*** Passage provided
The (very special) road!

Wednesday 6th August, Killar – Sohal (plus a bit)

This is the section of road that I’ve been waiting so long for! Although the early part of the day was pretty ugly…

I’d promised myself a 6:00 am start but hadn’t really believed it. Not bad though; I was ready to order cheese omelette and toast by 6:20. Probably my earliest start yet, despite all my early good intentions to be on the road at 5:00 to avoid the heat. Not that heat is really an issue now, unlike down in Chandigarh. That feels a long time ago…

It was a steady drop from Killar to the Sach Pass turnoff, which continued downward towards the river. I could see the Sach Pass road, climbing back up on the far side of the valley. That would take me towards Dalhousie and the Kangra Valley; another beautiful area but a route for another time.


The beginning of the Sach Pass climb, across the Chenab river on the other side of the valley:


My route contoured along, sandy but fairly smooth. A little traffic: one truck carrying rebar and some workers, and a bus that I suspect only goes as far as Dharwas, just a few kilometres ahead.
******
*** Information supplied
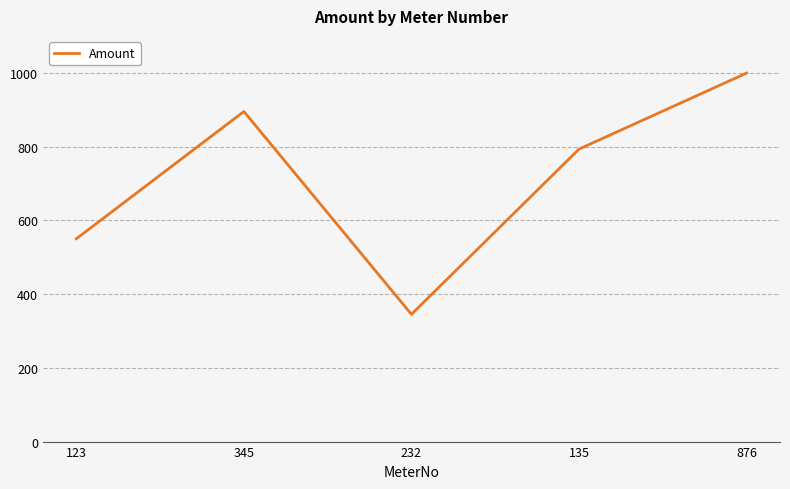

Rank the categories by value from highest to lowest.

876, 345, 135, 123, 232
******
▸ **Assignment 1**:
Render this sentence from the road diary in Spanish: "My route contoured along, sandy but fairly smooth."
▸ **Assignment 2**:
According to the road diary, what was the writer ready to order by 6:20?
The data above is unrelated to the road diary.

▸ **Answer box 1**:
Mi ruta seguía el contorno del terreno, arenosa pero bastante lisa.

▸ **Answer box 2**:
Cheese omelette and toast.